I commented again back on that thread, but suffice to say that type assertions may patch up type instabilities but doesn’t necessarily eliminate performance costs, especially since it seems to have more to do with tuple size than type inference.

I don’t think there are consequences generally, but type and T are indeed different. T is a method’s static parameter, not a local variable:

julia> function foo(type::Type{T}) where T
         T = Ref{type}
ERROR: syntax: local variable name "T" conflicts with a static parameter
 [1] top-level scope
   @ REPL[79]:1

julia> function foo(type::Type{T}) where T
         type = Ref{type}
foo (generic function with 1 method)

The inability to reassign static parameters make them much easier to treat as compile-time constants.

Agreed, so it all depends what you want to test. Here I’m interested in the performance of a function that receives as parameter a type that is known at execution time but not compile time…

Right, but then wouldn’t you expect better performance with T than with type?

Here with test1 which uses type I get

julia> @b test1($tup, $idx, $type)
19.468 ns (2.01 allocs: 64.170 bytes)

and with test2 which uses T I get

julia> @b test2($tup, $idx, $type)
147.246 ns (2.04 allocs: 145.173 bytes)

Not better but I’d expect it to be the same, as @code_warntype recognizes type as a compile-time constant. @code_llvm and @code_native report matching code.

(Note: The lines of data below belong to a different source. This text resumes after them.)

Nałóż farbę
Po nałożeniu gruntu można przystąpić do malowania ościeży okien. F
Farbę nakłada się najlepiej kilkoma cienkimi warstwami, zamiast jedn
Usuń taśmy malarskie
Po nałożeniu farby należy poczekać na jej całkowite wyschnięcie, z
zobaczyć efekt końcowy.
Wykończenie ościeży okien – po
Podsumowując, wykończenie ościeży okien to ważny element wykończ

Those are known to specialize on arguments they shouldn’t, but I’m uncertain if that’s the problem here. The methods(...).specializations also list the same call signatures.

Maybe this is a benchmarking artifact that Chairmarks and BenchmarkTools both happen to share? This is what happens when I just @time a big loop:

julia> let tup=tup, idx=idx, type=type
         @time for _ in 1:10^7
           test1(tup, idx, type)
  4.690596 seconds (10.00 M allocations: 305.176 MiB, 0.24% gc time)

julia> let tup=tup, idx=idx, type=type
         @time for _ in 1:10^7
           test2(tup, idx, type)
  4.660442 seconds (10.00 M allocations: 305.176 MiB, 0.14% gc time)

Adding @noinline doesn’t make a significant change to runtime and doesn’t change the allocation report. As you can see, no order-of-magnitude differences, and the average call iteration is different: ~470ns, 1 allocation, 32 bytes.


FTR, if the parameter isn’t known at compile time, it’s often the best for performance not to specialize on it, so as to prevent run time dispatch.

Also, it’s not clear if you really want a type assertion at every step of the recursion, instead of just at the end.

Good point, I think I was confused when talking of “compile time”. As I understand doing f(::T) where T requires specialization so the type cannot be “unknown at compile time”. Instead the compilation will be delayed to occur during runtime, based on runtime dispatch.

In the example, the code path with the assertion is only used at the end of the recursion.